When the operand value is something else from zero it is a NaR value and also an invalid value that gets propagated by any operation performed on it. But some operations raise a fault when they encounter a NaR.
Nones and NaRs come in very handy for Speculation and Debugging. More on that there.
IEEE 754 Floating Point Flags
The overflow and underflow and rounding behavior of floating point operations is captured in a number of flags. On conventional processors those tend to be global state flags. On the Mill that wouldn't work because global state flags introduce unnecessary data dependencies and prevent speculation. For this reason, every operand carries its own complete set floating point state flags:
- divide by zero
- inexact
- invalid
- underflow
- overflow
As all metadata those bits are propagated through the functional units and all internal data flow whenever they occur. When they are set in operands, they are ored together in results and propagated further with the results. Only on realization, like stores, they are written into global state and trigger any of the possible Interrupts.
Rationale
Overall the effect of metadata can be described as making everything smoother and more regular, and as such easier to reason about. It curbs bloat, bloat meaning unnecessary complexity.

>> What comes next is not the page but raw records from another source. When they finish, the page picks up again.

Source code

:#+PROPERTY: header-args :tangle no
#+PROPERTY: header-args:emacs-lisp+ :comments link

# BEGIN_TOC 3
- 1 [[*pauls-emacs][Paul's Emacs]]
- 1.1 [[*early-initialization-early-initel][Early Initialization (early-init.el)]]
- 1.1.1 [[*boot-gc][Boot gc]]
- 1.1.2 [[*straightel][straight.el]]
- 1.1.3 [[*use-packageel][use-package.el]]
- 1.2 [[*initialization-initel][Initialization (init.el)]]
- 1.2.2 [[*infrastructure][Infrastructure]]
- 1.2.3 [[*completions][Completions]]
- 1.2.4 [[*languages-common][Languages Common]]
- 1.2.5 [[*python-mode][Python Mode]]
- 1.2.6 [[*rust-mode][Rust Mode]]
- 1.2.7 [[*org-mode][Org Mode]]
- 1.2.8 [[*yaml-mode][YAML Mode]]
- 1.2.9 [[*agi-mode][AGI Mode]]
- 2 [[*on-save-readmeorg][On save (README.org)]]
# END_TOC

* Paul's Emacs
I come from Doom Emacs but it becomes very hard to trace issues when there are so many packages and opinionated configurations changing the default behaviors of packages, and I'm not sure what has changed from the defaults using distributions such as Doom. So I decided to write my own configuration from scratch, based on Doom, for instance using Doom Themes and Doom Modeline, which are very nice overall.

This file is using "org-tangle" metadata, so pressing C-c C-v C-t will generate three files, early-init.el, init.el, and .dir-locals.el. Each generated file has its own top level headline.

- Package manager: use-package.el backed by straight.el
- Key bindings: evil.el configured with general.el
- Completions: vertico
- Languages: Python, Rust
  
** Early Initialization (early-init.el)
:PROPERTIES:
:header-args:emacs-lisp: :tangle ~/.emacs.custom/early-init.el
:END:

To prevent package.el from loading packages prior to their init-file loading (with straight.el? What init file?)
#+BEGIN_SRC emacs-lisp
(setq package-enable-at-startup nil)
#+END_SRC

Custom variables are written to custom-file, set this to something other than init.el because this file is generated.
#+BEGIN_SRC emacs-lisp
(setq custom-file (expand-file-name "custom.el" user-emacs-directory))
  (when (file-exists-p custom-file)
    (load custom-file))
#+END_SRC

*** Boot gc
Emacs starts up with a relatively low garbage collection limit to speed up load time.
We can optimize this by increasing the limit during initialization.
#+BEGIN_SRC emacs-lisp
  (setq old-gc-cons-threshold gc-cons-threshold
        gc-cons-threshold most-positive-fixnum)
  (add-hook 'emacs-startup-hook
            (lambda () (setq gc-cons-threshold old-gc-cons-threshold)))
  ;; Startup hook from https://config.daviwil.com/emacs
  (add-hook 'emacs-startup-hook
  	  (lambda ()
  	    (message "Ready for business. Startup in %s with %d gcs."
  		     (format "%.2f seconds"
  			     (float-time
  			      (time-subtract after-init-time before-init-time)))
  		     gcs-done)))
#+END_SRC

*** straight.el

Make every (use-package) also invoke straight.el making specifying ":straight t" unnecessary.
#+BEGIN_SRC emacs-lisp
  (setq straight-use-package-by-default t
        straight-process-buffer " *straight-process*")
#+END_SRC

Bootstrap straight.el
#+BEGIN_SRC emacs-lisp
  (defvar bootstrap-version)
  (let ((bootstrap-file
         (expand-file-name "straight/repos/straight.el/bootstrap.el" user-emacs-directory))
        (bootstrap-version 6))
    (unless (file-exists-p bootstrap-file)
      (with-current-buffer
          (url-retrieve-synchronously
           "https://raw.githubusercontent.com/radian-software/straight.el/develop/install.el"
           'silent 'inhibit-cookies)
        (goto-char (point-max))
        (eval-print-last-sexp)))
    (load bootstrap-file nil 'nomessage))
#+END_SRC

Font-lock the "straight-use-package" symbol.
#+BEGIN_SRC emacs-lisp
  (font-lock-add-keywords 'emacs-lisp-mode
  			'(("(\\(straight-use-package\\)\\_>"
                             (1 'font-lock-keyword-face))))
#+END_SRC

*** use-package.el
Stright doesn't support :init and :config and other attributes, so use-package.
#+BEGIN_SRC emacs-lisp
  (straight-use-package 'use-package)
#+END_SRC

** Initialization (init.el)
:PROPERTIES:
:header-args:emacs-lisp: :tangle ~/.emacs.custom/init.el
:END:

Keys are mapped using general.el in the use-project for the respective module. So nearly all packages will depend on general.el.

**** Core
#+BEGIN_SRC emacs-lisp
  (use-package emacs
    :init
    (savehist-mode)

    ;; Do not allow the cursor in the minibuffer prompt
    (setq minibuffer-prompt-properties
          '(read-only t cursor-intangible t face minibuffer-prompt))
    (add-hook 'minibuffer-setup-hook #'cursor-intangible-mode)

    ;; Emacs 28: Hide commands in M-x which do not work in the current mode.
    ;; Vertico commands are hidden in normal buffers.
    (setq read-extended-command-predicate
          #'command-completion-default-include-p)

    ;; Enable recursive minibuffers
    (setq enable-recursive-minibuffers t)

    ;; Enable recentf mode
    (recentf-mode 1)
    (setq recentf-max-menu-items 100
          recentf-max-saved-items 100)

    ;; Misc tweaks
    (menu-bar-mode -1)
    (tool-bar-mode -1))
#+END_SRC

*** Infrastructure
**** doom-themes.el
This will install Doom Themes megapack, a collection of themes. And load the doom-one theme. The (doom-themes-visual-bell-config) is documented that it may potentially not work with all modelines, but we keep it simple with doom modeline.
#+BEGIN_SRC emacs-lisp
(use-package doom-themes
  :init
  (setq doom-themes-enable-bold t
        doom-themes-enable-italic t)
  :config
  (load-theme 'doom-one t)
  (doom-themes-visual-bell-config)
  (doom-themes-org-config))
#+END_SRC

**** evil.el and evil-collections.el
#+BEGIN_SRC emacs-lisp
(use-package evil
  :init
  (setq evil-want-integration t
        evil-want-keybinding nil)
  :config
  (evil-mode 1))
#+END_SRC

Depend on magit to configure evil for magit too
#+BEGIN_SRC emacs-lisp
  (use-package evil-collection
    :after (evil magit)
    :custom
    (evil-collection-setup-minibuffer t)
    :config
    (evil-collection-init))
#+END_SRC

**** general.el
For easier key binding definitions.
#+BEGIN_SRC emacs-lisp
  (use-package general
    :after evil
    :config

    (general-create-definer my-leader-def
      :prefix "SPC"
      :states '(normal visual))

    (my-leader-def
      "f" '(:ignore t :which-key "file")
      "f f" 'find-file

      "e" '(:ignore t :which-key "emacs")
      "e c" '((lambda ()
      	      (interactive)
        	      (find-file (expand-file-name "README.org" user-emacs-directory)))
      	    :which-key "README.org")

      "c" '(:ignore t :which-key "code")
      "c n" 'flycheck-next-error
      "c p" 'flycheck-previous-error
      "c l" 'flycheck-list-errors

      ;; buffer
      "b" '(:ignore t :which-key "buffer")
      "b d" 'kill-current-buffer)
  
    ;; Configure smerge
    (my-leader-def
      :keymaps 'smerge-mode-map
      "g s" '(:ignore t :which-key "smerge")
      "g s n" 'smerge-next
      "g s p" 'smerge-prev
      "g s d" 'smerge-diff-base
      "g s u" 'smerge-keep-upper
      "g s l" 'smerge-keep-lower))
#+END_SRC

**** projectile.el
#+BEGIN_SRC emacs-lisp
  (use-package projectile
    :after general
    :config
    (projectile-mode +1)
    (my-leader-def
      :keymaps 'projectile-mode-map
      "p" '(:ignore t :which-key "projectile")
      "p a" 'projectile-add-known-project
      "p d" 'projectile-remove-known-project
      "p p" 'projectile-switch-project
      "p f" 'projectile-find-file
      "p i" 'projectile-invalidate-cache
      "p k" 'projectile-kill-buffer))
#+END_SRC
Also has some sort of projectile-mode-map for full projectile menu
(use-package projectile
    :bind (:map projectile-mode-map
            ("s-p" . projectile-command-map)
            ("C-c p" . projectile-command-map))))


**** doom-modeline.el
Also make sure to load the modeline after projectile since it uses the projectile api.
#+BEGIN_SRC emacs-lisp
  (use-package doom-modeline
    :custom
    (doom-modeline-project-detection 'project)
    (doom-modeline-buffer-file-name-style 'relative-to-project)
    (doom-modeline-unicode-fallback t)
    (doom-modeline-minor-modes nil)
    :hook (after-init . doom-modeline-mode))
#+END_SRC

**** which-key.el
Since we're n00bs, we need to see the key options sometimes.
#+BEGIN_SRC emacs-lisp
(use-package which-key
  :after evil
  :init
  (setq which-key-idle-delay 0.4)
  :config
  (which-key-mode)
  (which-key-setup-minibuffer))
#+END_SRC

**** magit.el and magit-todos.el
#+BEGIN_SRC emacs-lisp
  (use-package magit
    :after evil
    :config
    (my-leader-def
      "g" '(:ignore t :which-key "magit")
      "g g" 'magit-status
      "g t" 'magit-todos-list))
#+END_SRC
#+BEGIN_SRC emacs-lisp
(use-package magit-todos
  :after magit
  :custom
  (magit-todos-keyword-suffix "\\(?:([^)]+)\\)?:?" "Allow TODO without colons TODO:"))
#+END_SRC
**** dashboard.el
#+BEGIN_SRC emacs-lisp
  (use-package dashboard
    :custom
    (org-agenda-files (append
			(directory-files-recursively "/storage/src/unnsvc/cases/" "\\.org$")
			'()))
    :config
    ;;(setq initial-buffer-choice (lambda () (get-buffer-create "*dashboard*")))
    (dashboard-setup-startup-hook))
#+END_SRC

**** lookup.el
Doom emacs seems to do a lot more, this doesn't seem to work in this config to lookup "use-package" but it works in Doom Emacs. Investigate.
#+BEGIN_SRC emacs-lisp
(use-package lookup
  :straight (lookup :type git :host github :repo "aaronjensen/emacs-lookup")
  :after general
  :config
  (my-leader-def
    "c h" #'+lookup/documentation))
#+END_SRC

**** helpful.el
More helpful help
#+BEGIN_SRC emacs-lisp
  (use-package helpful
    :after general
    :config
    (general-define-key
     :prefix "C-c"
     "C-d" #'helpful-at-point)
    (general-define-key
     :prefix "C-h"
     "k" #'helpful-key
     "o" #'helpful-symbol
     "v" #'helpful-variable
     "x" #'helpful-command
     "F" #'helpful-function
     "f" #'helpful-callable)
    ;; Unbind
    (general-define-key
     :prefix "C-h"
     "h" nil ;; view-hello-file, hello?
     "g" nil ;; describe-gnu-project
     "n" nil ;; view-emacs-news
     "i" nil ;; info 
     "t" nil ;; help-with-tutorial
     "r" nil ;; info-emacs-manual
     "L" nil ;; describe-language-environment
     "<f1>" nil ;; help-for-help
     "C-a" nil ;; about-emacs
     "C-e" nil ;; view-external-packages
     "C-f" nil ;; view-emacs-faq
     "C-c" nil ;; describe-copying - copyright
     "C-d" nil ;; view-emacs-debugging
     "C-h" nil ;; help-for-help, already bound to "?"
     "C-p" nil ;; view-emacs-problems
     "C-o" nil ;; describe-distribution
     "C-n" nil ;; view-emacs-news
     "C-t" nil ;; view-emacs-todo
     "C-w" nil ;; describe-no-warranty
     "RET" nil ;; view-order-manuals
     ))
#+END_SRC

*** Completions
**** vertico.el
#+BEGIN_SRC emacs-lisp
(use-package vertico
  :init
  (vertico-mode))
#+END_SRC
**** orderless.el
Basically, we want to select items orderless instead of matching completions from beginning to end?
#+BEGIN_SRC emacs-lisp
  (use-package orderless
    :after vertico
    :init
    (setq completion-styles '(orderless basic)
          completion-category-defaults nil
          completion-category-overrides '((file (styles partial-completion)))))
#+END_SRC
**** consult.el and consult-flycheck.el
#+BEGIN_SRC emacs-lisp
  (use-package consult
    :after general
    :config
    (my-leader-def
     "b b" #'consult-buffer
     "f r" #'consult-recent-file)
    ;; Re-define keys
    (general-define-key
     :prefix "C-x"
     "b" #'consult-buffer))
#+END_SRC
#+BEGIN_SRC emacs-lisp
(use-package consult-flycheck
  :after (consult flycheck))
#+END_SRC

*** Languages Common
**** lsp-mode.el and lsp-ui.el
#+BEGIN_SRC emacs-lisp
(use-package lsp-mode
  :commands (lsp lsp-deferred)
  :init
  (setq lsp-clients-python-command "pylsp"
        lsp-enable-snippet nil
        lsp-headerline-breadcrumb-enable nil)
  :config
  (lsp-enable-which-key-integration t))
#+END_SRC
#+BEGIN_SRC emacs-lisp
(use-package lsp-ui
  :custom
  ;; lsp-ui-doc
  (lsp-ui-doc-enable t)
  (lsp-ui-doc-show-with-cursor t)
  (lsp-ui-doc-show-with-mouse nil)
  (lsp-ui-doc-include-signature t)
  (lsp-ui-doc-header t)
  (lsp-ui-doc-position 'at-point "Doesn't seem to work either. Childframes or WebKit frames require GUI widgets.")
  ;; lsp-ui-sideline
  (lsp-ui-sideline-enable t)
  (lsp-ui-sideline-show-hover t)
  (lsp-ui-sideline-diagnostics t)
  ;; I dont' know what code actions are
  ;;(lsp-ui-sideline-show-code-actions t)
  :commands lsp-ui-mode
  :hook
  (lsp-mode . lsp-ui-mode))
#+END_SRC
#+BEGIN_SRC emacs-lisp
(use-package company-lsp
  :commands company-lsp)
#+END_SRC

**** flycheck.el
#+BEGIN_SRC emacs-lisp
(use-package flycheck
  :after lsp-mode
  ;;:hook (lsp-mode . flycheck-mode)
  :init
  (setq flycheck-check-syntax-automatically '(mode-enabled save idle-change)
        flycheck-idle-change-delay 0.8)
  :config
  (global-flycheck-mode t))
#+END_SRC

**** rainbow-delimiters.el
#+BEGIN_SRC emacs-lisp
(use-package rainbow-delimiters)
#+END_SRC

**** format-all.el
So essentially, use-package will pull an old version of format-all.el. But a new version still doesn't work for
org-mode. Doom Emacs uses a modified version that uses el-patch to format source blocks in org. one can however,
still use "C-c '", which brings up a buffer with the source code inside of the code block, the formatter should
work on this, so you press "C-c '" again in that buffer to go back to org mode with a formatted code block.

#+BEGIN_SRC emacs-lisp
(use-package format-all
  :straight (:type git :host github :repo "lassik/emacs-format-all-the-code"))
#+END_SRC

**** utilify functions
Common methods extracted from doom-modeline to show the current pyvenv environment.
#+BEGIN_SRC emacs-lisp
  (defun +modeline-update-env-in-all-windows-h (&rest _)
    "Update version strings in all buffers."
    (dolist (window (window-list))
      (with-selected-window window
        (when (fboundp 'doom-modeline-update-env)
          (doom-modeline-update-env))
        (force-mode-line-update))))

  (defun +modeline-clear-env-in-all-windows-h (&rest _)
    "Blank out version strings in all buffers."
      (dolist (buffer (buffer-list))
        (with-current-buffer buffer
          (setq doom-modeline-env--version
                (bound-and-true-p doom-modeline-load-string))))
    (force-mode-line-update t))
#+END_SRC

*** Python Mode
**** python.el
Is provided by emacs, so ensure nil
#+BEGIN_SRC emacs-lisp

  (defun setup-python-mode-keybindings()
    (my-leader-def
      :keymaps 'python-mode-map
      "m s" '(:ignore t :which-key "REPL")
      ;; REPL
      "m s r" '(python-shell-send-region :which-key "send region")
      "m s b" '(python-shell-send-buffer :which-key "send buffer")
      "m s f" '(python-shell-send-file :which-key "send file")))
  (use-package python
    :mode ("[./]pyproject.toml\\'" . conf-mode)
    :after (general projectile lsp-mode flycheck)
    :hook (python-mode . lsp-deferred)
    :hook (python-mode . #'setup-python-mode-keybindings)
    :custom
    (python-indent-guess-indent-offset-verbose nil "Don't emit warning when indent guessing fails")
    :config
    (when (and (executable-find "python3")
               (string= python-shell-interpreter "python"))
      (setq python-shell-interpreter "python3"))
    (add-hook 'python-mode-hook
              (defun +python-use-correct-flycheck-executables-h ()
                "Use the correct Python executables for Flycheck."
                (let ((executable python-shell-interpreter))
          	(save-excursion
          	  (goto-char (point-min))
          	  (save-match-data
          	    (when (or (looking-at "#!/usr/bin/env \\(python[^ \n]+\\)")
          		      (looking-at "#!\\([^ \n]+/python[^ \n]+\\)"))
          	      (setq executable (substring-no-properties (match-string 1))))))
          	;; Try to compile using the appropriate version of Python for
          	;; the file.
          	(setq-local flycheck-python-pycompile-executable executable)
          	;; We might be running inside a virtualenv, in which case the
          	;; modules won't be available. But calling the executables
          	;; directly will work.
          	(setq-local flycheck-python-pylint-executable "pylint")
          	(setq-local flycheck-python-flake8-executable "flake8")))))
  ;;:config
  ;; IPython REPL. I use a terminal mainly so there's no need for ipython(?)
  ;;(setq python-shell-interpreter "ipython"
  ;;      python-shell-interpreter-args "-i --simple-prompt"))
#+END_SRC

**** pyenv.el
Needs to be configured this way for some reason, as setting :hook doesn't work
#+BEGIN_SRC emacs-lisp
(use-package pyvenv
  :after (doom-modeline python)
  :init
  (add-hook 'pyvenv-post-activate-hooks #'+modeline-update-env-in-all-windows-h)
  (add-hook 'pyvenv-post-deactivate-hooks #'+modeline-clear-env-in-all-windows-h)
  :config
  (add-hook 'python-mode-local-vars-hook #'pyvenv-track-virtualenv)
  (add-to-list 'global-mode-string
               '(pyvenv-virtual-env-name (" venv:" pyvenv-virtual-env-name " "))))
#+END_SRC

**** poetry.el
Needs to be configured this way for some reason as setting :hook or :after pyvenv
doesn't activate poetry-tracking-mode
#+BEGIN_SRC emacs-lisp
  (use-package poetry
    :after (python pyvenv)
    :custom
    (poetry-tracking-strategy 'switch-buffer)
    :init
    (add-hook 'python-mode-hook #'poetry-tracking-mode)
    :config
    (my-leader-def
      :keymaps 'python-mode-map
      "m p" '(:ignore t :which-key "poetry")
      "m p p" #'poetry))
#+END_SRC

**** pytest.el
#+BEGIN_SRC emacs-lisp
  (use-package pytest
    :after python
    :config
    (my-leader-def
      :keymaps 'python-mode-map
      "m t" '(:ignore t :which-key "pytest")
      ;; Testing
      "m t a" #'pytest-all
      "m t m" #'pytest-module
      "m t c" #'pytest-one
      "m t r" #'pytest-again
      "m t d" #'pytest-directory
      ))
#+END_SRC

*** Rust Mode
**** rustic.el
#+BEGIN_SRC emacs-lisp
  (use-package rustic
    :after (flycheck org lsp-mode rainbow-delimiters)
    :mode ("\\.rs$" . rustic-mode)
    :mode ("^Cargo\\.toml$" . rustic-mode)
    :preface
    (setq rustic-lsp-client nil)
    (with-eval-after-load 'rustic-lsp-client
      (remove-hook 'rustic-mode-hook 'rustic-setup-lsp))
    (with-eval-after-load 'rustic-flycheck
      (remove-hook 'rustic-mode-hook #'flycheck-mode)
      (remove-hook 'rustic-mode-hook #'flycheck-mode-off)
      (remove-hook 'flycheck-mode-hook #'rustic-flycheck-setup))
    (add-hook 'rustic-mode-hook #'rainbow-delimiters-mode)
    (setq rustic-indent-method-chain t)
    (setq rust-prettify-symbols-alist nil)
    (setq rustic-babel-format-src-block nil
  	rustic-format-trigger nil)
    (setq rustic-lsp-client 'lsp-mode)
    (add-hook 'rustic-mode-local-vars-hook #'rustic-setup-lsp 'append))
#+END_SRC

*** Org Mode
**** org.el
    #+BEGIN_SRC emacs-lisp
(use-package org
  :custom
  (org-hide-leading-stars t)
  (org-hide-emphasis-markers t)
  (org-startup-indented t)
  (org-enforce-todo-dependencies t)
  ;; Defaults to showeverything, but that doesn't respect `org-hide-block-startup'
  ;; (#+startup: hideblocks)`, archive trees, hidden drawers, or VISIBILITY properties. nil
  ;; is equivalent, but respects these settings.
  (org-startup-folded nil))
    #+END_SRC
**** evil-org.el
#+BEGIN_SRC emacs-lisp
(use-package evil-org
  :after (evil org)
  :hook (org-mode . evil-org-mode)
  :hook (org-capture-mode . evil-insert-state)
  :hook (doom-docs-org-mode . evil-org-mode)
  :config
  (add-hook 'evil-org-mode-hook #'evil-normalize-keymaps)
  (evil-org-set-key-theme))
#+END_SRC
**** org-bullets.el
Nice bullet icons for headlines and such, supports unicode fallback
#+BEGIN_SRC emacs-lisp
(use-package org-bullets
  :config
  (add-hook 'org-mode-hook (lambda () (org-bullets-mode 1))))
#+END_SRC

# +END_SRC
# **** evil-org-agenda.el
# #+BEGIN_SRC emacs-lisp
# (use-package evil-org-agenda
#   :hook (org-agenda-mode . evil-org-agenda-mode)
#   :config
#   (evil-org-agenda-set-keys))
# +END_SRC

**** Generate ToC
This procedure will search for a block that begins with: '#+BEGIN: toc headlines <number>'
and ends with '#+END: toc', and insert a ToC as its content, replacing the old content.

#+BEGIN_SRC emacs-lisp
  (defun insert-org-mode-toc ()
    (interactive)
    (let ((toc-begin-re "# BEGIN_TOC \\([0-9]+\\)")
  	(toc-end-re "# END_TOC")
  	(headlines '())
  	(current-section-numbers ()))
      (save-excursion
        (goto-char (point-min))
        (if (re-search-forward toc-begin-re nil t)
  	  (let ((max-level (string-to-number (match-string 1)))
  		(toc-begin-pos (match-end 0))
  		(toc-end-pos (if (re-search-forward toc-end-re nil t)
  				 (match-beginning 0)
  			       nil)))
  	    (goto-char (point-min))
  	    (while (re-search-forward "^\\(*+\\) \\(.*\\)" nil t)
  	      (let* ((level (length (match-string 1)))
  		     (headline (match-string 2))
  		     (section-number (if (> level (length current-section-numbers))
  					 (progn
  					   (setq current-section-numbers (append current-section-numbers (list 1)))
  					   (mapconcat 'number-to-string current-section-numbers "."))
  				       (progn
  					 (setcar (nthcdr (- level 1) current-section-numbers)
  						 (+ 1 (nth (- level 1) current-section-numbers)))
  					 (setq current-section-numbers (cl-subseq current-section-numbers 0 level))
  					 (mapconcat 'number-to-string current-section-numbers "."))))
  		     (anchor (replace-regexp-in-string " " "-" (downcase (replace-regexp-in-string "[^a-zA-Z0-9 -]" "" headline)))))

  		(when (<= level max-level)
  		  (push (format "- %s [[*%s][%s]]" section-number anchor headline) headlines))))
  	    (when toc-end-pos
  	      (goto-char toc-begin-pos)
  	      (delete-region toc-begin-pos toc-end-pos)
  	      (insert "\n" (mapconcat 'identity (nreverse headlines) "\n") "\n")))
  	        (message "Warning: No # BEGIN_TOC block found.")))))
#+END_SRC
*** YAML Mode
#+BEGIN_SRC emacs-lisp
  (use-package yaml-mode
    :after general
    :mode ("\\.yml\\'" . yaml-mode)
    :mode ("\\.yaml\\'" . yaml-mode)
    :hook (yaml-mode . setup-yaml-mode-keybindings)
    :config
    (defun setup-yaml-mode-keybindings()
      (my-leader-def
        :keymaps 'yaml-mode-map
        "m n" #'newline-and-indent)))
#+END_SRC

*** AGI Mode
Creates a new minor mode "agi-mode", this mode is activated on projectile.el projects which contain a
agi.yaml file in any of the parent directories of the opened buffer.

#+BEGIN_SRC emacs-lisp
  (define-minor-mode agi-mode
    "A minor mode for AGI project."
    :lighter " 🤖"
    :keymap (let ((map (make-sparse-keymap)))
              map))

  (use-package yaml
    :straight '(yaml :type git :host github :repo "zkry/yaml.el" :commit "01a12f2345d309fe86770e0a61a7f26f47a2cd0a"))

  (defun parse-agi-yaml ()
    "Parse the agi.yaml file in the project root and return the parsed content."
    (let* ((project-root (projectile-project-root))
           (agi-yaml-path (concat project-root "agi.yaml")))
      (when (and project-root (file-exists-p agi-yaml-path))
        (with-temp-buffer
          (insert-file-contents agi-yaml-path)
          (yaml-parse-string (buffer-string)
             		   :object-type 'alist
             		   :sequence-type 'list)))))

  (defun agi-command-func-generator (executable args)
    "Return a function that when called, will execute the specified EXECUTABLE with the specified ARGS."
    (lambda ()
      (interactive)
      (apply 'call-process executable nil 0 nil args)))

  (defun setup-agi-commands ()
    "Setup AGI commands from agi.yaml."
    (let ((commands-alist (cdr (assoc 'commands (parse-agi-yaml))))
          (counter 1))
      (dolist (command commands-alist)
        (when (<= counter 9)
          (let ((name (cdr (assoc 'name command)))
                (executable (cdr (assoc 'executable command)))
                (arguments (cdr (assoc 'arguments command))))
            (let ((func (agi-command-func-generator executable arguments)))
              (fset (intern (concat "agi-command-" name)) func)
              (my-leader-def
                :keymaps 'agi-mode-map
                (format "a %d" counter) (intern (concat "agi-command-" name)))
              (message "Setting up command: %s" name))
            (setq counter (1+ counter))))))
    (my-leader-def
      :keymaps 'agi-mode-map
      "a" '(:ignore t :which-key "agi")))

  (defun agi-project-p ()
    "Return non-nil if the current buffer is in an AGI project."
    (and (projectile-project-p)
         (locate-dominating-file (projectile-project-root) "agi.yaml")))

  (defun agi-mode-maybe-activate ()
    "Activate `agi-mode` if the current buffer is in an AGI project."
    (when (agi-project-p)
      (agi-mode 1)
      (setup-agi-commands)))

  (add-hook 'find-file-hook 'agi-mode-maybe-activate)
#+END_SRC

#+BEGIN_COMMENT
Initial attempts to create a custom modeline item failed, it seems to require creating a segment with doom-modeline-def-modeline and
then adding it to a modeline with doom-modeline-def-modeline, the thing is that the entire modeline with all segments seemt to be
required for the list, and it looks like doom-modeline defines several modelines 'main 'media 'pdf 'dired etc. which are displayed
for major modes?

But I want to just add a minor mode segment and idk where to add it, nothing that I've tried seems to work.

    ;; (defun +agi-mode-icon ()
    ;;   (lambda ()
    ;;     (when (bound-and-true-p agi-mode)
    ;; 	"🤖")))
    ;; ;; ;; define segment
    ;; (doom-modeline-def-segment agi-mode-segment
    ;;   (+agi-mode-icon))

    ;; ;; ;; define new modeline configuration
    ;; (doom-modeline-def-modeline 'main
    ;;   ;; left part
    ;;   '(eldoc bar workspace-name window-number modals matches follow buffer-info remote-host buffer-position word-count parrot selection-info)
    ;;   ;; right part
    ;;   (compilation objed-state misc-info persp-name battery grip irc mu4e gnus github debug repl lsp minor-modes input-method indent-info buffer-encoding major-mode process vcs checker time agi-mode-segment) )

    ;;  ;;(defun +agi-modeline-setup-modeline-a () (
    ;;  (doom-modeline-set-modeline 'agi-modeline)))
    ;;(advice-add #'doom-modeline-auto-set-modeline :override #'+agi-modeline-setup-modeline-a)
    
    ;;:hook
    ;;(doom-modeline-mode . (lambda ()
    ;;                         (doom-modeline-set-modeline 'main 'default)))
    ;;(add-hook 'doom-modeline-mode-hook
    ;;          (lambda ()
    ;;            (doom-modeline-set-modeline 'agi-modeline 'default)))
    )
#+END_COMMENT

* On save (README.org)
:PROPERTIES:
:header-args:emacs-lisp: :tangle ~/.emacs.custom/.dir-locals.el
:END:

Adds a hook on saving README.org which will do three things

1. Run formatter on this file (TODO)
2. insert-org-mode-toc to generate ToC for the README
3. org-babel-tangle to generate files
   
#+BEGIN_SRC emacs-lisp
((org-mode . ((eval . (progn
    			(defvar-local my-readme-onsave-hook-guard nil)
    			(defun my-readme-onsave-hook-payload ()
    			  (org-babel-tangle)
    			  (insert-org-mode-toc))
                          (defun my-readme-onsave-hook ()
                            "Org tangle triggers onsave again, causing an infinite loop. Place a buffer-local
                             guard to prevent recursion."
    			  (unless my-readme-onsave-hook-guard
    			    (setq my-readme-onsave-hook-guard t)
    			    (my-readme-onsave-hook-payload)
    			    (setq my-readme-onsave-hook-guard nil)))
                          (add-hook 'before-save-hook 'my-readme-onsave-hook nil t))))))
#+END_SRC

The width and scalarity metadata tags massively reduce the bloat in the instruction set and make it not only denser and more effective, but also a lot more regular and logical. It even helps code reuse by introducing a form of polymorphism on the binary level.
The NaR bit in its two interpretations as an ignored None and an eventual fault eliminates the need for a lot of special and corner case code and opens up untapped reservoirs of instruction level parallelism in doing so. It makes speculative execution simple and straightforward and much more applicable. It enables efficient software Pipelining of most loops. The most limiting factor of ILP tends to be control flow, and both speculation and software pipelining together with Phasing vastly expand the windows for looking for such opportunities, across control flow borders.
Those are the main reasons for expending those few extra bits in the core, the huge payback in reduced complexity in a lot of other crucial areas. There are quite a few auxiliary benefits too, as in Debugging.